The lines to repeat are those below from the one containing "is no significant" down to the one containing "staining of urothelial", both included; reproduce them exactly and nothing else.
SUPPLIED RECORDS below:
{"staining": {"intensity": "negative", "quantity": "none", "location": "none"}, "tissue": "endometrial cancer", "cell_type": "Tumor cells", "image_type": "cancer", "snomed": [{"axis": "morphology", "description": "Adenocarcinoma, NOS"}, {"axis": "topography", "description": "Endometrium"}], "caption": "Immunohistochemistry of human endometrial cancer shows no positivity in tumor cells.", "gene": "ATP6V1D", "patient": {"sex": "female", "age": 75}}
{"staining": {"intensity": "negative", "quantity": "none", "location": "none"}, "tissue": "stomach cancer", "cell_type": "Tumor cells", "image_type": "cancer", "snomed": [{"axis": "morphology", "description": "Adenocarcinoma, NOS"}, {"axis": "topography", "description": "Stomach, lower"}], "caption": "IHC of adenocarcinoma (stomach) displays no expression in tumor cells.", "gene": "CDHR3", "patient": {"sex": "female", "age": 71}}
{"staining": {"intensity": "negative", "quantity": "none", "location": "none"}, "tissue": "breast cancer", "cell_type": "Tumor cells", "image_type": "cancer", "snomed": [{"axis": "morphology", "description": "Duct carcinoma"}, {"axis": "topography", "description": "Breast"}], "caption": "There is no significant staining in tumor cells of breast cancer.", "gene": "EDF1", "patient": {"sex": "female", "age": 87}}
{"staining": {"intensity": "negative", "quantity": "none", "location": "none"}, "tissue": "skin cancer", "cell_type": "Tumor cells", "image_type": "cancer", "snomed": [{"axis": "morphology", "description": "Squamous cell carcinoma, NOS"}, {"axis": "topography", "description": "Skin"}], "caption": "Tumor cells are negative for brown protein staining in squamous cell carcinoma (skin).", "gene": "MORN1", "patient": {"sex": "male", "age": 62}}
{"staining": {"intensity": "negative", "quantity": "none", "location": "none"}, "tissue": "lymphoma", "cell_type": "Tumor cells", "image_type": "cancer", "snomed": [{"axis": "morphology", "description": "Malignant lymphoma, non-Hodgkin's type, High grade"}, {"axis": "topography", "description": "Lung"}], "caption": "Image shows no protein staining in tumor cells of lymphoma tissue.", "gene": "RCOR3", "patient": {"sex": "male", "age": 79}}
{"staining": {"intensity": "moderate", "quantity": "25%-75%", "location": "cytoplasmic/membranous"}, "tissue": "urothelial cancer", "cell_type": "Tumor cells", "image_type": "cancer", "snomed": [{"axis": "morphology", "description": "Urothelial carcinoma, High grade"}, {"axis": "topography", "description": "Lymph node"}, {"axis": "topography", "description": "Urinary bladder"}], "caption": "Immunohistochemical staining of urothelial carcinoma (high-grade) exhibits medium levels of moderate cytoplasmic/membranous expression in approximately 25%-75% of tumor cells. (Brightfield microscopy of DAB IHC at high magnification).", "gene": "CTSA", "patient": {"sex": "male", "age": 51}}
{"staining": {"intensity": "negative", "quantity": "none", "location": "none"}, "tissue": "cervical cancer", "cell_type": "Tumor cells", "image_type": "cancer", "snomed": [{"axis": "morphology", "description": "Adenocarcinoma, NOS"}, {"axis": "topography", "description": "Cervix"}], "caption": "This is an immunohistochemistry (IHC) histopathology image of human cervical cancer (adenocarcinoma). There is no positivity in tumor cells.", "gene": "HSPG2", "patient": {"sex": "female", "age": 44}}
End of SUPPLIED RECORDS.
EXPECTED ANSWER:
{"staining": {"intensity": "negative", "quantity": "none", "location": "none"}, "tissue": "breast cancer", "cell_type": "Tumor cells", "image_type": "cancer", "snomed": [{"axis": "morphology", "description": "Duct carcinoma"}, {"axis": "topography", "description": "Breast"}], "caption": "There is no significant staining in tumor cells of breast cancer.", "gene": "EDF1", "patient": {"sex": "female", "age": 87}}
{"staining": {"intensity": "negative", "quantity": "none", "location": "none"}, "tissue": "skin cancer", "cell_type": "Tumor cells", "image_type": "cancer", "snomed": [{"axis": "morphology", "description": "Squamous cell carcinoma, NOS"}, {"axis": "topography", "description": "Skin"}], "caption": "Tumor cells are negative for brown protein staining in squamous cell carcinoma (skin).", "gene": "MORN1", "patient": {"sex": "male", "age": 62}}
{"staining": {"intensity": "negative", "quantity": "none", "location": "none"}, "tissue": "lymphoma", "cell_type": "Tumor cells", "image_type": "cancer", "snomed": [{"axis": "morphology", "description": "Malignant lymphoma, non-Hodgkin's type, High grade"}, {"axis": "topography", "description": "Lung"}], "caption": "Image shows no protein staining in tumor cells of lymphoma tissue.", "gene": "RCOR3", "patient": {"sex": "male", "age": 79}}
{"staining": {"intensity": "moderate", "quantity": "25%-75%", "location": "cytoplasmic/membranous"}, "tissue": "urothelial cancer", "cell_type": "Tumor cells", "image_type": "cancer", "snomed": [{"axis": "morphology", "description": "Urothelial carcinoma, High grade"}, {"axis": "topography", "description": "Lymph node"}, {"axis": "topography", "description": "Urinary bladder"}], "caption": "Immunohistochemical staining of urothelial carcinoma (high-grade) exhibits medium levels of moderate cytoplasmic/membranous expression in approximately 25%-75% of tumor cells. (Brightfield microscopy of DAB IHC at high magnification).", "gene": "CTSA", "patient": {"sex": "male", "age": 51}}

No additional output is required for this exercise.